SELECTION:
>> BEGIN

Annual exhibition being held in August 2006. Kete to include photographs of the prize winning quilts and quilters, video clip of the opening and award ceremony, scanned exhibition catalogue.

Levin Art Society

As a millennium project the Arts Society had gathered together a collection of paintings by local practising artists, along with interviews and photographs of the artists. Nothing has ever been done with this collection and it sits in a glory box. We wanted this content on Kete.

Culture

Growers Association

The development of the Growers Association, and specifically, Chinese market gardening, in Horowhenua over the past century can be followed in the association’s archives. Material is all loose leaf, and includes minutes, reports etc. This would be our archives Proof of Concept.

Te Kokiri

Te Kokiri is a school and gallery teaching weaving, including flax, tāniko, tukutuku and korowai. Photographs of the weavers, and their work needed to be included, along with their ‘stories’.

Heritage

Adopt an Anzac

Community volunteers were researching individuals listed on war memorials in the towns of Horowhenua and finding out the stories behind the names. They were eager to publish their findings on Kete. This would include documents, images and ‘stories’. Because the material is all based on primary resource[Author ID1: at Thu Nov 30 00:00:00 1899 ] material it needed to be safe from unauthorised editing. This was our ‘locked basket’ Proof of Concept.

>> END

PARTS OF THE EXERCISE:
A: Rewrite everything from "Levin Art Society" down to "content on Kete." in the Kete passage, putting "storage chest" in place of "glory box".
B: List the kinds of weaving that the Kete passage says Te Kokiri teaches.
C: Please write what comes next in the Kete passage, picking up after its final sentence.
The items after this passage play no part in the work.

MATERIAL:
>> BEGIN

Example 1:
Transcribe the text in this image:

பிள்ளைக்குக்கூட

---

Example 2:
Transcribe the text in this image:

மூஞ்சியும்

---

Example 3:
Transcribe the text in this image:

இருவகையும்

>> END
>> BEGIN

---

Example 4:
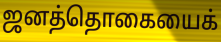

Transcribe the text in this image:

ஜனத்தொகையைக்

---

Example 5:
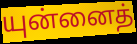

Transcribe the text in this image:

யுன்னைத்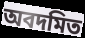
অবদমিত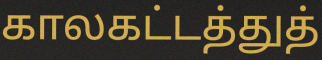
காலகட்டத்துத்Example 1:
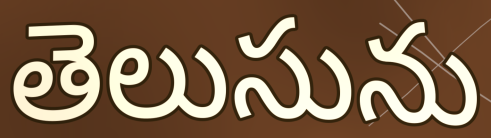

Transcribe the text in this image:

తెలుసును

>> END

RESULTS IN ORDER:
A:
Levin Art Society

As a millennium project the Arts Society had gathered together a collection of paintings by local practising artists, along with interviews and photographs of the artists. Nothing has ever been done with this collection and it sits in a storage chest. We wanted this content on Kete.

B: flax, tāniko, tukutuku, korowai

C:
Corrie Swanwick

Corrie was a local identity, and the town’s unofficial historian, who died recently. He wrote many stories which were published in the local newspaper, and which his daughter has authorised for use on Kete. We wanted to include a biography and photos of Corrie, his indexes to Levin Chronicles (handwritten in exercise books but they could be typed up), and digitised film footage: our video Proof of Concept.

Horowhenua and Foxton Historical Societies.

Huge collection to draw from: 2500 digitised photographs plus another 9000 waiting to be digitised, 300 digitised museum objects, 2000 minutes of audio cassettes and film reels, clippings, posters and maps, archives, diaries, ephemera. This would provide our audio and image Proof of Concept.

Minutes of the Otaki sitting of the Maori Land Court.

National Archives have given permission for us to digitise the first 12 volumes (being 5 minute books) of the Otaki sitting of the Maori Land Court. This would involve transcribing handwritten script into fully keyword searchable text, scanned pdfs as original source material to compare with the typed text, and extensive use of tags to document variations on names, as the minute takers often mis-spelled names.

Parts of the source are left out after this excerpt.